Qué hacer:
1. Enumera todas las expresiones con que el texto sobre la despedida de Kroos nombra al jugador, sin contar los pronombres ni los posesivos.
2. Según el texto sobre la despedida de Kroos, ¿en qué mes fue la tarde que se recuerda?
3. Indica si cada afirmación coincide con el texto sobre la despedida de Kroos y cita las palabras que lo deciden: (a) En la grada había carteles que pedían al árbitro no pitar el final. (b) El árbitro no dio por terminado el encuentro esa noche. (c) Las despedidas duelen sobre todo en el momento del adiós.

Fragmento del texto:
_ _ _ _
Dicen que las despedidas no duelen en el momento del adiós, sino días después, cuando buscas a esa persona con la mirada y ya no está.
Mi memoria conserva, como si hubiera sido ayer, lo que sucedió aquella tarde de mayo.
Ese día todo fue distinto: el ambiente, el ruido, la masa caminando hacia el estadio; todo estaba cubierto de una nostalgia del presente, como diría Borges, porque era su último baile en casa.
Kroos se despidió del Bernabéu con la gente rendida a él. Entre lágrimas y aplausos, el madridismo vio al 8, al hombre de las zapatillas blancas, dar pases y organizar el juego con la misma clase que puso de manifiesto desde el primer día que vistió de blanco.
“Árbitro, no pites el final que se nos va Kroos”, se leía en varios carteles dispuestos en la grada. Contrario al clamor de la afición, esa noche el principal puso punto y final al encuentro y el corazón de muchos se quebró ante el adiós del tempista germano.
_ _ _ _
Extracto de datos:
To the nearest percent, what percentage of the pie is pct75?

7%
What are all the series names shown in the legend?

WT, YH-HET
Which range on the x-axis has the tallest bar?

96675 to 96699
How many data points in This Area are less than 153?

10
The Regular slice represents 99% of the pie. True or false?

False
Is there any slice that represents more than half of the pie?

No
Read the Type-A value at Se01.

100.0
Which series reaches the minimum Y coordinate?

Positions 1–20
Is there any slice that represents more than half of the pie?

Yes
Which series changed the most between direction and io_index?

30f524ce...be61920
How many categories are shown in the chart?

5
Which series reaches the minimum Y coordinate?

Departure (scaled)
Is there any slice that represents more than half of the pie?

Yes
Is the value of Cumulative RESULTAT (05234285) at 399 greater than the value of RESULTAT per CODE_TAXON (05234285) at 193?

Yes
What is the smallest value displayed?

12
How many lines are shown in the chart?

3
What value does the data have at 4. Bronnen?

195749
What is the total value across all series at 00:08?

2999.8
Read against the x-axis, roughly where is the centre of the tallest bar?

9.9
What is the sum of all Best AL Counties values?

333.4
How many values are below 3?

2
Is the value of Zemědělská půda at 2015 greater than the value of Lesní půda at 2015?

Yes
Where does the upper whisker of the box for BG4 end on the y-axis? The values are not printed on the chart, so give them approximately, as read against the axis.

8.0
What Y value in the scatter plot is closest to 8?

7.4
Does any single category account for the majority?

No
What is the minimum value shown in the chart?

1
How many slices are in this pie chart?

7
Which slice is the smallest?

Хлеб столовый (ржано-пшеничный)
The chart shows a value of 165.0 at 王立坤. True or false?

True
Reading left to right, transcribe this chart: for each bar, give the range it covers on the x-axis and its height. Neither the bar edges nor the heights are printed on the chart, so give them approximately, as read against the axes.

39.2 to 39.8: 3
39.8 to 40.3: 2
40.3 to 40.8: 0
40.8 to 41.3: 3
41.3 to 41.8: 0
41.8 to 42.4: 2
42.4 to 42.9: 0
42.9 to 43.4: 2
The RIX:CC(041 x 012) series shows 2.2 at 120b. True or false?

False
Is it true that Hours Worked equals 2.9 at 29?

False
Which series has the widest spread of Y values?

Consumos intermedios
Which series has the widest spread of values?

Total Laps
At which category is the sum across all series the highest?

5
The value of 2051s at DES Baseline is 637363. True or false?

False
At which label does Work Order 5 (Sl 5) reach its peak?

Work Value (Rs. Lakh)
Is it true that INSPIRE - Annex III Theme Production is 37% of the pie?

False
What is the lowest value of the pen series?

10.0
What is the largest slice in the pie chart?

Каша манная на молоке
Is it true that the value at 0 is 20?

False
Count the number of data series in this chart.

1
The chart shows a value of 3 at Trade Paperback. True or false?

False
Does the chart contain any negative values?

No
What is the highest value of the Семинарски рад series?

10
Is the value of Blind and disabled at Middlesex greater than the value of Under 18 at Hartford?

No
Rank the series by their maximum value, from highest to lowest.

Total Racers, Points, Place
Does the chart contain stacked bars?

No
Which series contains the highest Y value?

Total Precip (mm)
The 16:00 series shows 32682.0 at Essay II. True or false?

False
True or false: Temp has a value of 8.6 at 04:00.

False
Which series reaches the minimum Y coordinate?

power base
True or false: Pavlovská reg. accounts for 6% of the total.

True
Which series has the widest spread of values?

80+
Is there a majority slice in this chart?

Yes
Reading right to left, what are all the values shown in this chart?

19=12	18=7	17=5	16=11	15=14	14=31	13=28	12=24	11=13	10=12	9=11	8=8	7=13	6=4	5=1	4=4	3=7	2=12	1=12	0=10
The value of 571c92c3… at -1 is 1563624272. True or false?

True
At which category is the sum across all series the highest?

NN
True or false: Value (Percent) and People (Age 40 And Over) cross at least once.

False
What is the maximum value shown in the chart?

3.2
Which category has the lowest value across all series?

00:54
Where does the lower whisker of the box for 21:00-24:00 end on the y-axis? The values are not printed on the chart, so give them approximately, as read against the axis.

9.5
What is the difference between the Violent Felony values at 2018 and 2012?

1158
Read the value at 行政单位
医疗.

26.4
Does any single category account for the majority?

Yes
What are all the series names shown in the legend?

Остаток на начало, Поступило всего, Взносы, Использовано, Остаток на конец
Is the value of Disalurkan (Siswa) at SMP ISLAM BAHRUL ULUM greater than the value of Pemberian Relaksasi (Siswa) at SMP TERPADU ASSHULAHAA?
_ _ _ _
Respuestas en orden:
1. Kroos; el 8; el hombre de las zapatillas blancas; el tempista germano

2. En mayo.

3.
(a) Sí: "“Árbitro, no pites el final que se nos va Kroos”, se leía en varios carteles dispuestos en la grada".
(b) No: "esa noche el principal puso punto y final al encuentro".
(c) No: "las despedidas no duelen en el momento del adiós, sino días después".